BEGIN Input data
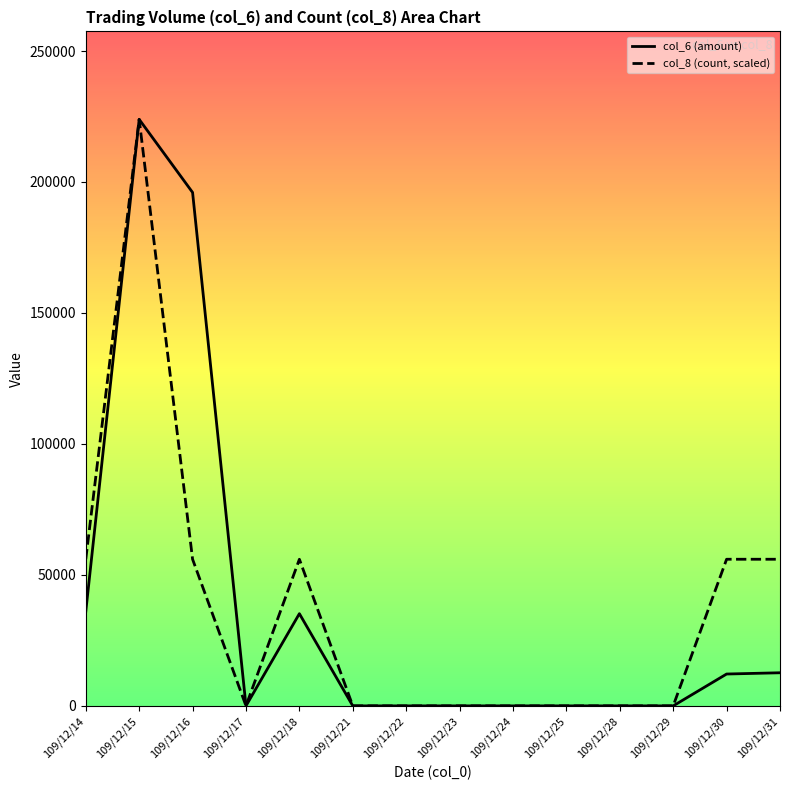

What is the value of the col_8 (scaled) point at the 14th from the left?

55975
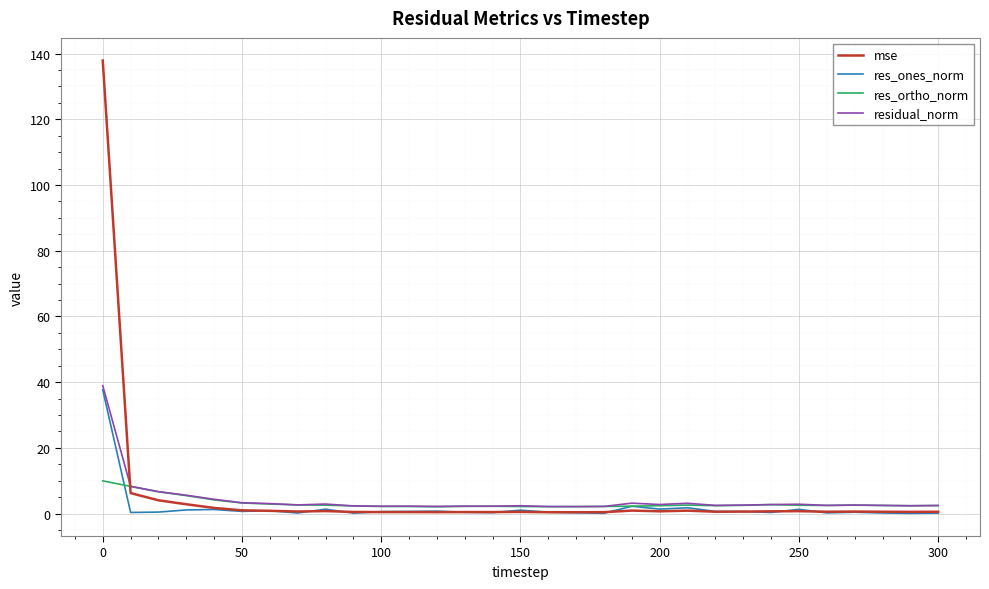

What is the sum of all mse values?

168.5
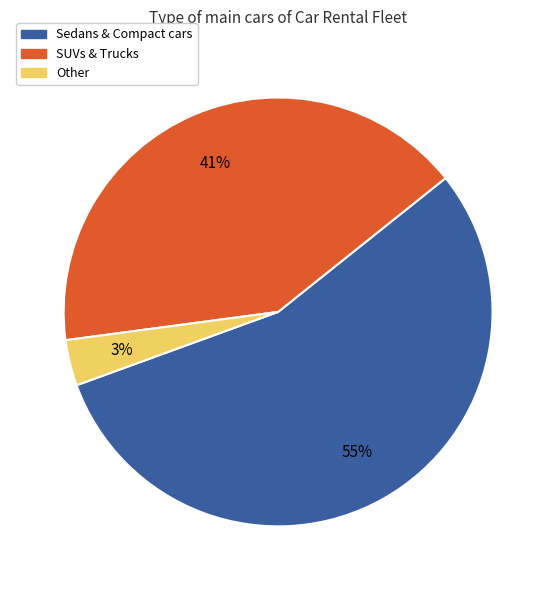

To the nearest percent, what is the average slice percentage?

33%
END Input data
Work to be completed:
Return the text of each item above word for word, omitting the pictures.

Exercise output:
What is the value of the col_8 (scaled) point at the 14th from the left?

55975

What is the sum of all mse values?

168.5

To the nearest percent, what is the average slice percentage?

33%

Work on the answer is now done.